The overhead model I am assuming is something like

O=f+cB

where O is the total overhead, say in milliseconds
f is a fixed overhead incurred with each message (bcast or reply)
c a coefficient, milliseconds/byte
B the number of bytes transferred in each message

Questions:

1) Is the above model anywhere close to reality?

2) What's a good way of measuring overhead?

2) What have others done to reduce overhead?  I have some ideas, most
from the ISIS manual, but am curious as to what non-obvious things
people have done.
-- 
Ralph Finch			916-445-0088
rfinch@water.ca.gov		...ucbvax!ucdavis!caldwr!rfinch
Any opinions expressed are my own; they do not represent the DWR

ken@gvax.cs.cornell.edu (Ken Birman) (07/11/90)

In article <196@locke.water.ca.gov> rfinch@caldwr.water.ca.gov
           (Ralph Finch) writes:
>
>We have 2 Fortran applications here that we wish to run in a
>distributed fashion for faster elapsed times.  The first, a
>calibration program, will run from 30 minutes to a few hours for each
>server job.  Thus the overhead incurred by running under ISIS and
>transferring data across the network in messages is not a problem.  In
>the second application, though, each server will probably run perhaps
>a few tens of milliseconds, and thus we want to keep overhead as low
>as possible.

  People should be warned that in the V2.0 release the Fortran - ISIS
  interface is broken; we have patches and Ralph installed them to his
  version of ISIS.  V2.1 will be fixed up (if you have an urgent need to
  run Fortran, tclark@cs.cornell.edu can email a short patch script).

>The overhead model I am assuming is something like
>
>O=f+cB
>
>where O is the total overhead, say in milliseconds
>f is a fixed overhead incurred with each message (bcast or reply)
>c a coefficient, milliseconds/byte
>B the number of bytes transferred in each message
>
>Questions:
>
>1) Is the above model anywhere close to reality?

  Yes, this is about right.  The fixed overhead, f, is quite large and is
  mostly spent in UNIX system calls (select, sendmsg, recvfrom, gettimeofday).
  The coefficient c is pretty small -- between one and two milliseconds per
  1kbytes.  But, the function isn't as smooth as you would expect because
  the underlying UNIX system calls limit packets to about 8k and INET runs
  in 1400 byte chunks, and because of ISIS headers on the packets.

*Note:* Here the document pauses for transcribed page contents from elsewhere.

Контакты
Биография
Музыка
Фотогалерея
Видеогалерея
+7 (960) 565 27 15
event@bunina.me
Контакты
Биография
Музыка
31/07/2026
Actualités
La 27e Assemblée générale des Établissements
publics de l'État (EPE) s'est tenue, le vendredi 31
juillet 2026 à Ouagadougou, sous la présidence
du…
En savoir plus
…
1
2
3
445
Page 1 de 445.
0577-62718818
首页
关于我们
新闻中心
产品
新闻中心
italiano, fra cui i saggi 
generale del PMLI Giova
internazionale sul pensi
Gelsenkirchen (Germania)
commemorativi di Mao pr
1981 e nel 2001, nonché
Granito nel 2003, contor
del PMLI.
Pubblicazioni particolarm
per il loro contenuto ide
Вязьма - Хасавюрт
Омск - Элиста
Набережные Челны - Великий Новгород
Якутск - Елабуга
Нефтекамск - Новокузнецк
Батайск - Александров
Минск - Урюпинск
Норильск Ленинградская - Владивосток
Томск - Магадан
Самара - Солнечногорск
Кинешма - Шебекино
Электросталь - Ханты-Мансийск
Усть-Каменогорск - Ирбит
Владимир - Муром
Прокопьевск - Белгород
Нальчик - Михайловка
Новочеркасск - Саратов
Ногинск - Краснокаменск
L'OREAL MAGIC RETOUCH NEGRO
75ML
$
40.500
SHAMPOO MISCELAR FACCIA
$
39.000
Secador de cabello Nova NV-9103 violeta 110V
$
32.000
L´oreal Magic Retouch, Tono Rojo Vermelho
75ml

  Also, this depends a lot on whether you use bcast==abcast or cbcast.
  I'll assume you are using cbcast; double everything for a conservative
  estimate of the abcast figures (a factor of 25%-50% is more accurate).

BYPASS mode case: (tends to jam up under V2.0, though)
  For a message sent asynchronously the overhead _f_ is about 6.5ms on a pair
  of SUN 3/60's for a null ISIS message; the UNIX part of this is about 5.2ms
  and the remainder is split between time in my message libraries, task
  code, and the cbcast code.  

Non-BYPASS mode case:
  Here the numbers are about 4-6 times larger but still mostly in UNIX
  system calls.

Special cases:
  As noted in previous postings, we are optimizing some cases, like groups
  with lots of clients, groups with receive-only clients.  Eventually, these
  will have special-purpose, high performance protocols associated with them
  and all the numbers will be different.

>2) What's a good way of measuring overhead?

  We sometimes measure the difference between a loop-back example that
  does a direct subroutine call (after generating a message) to itself
  instead of the broadcast, and the actual broadcast case.  This will
  give you some approximate idea of the costs.  Ping-pong measurements
  and the like are hard in ISIS due to flow control and other considerations
  that cause performance to vary quite a bit depending on exactly what
  your code does and when.

  For example, the BYPASS code may send twice as many packets (due to
  acknowledgements) in an application that computes for a long time after
  each received message than in one that responds rapidly.  The quick reply
  gives it a nice chance to send out an ack, piggybacked.  Otherwise it
  sends one all by itself -- perhaps halving the available network bandwidth.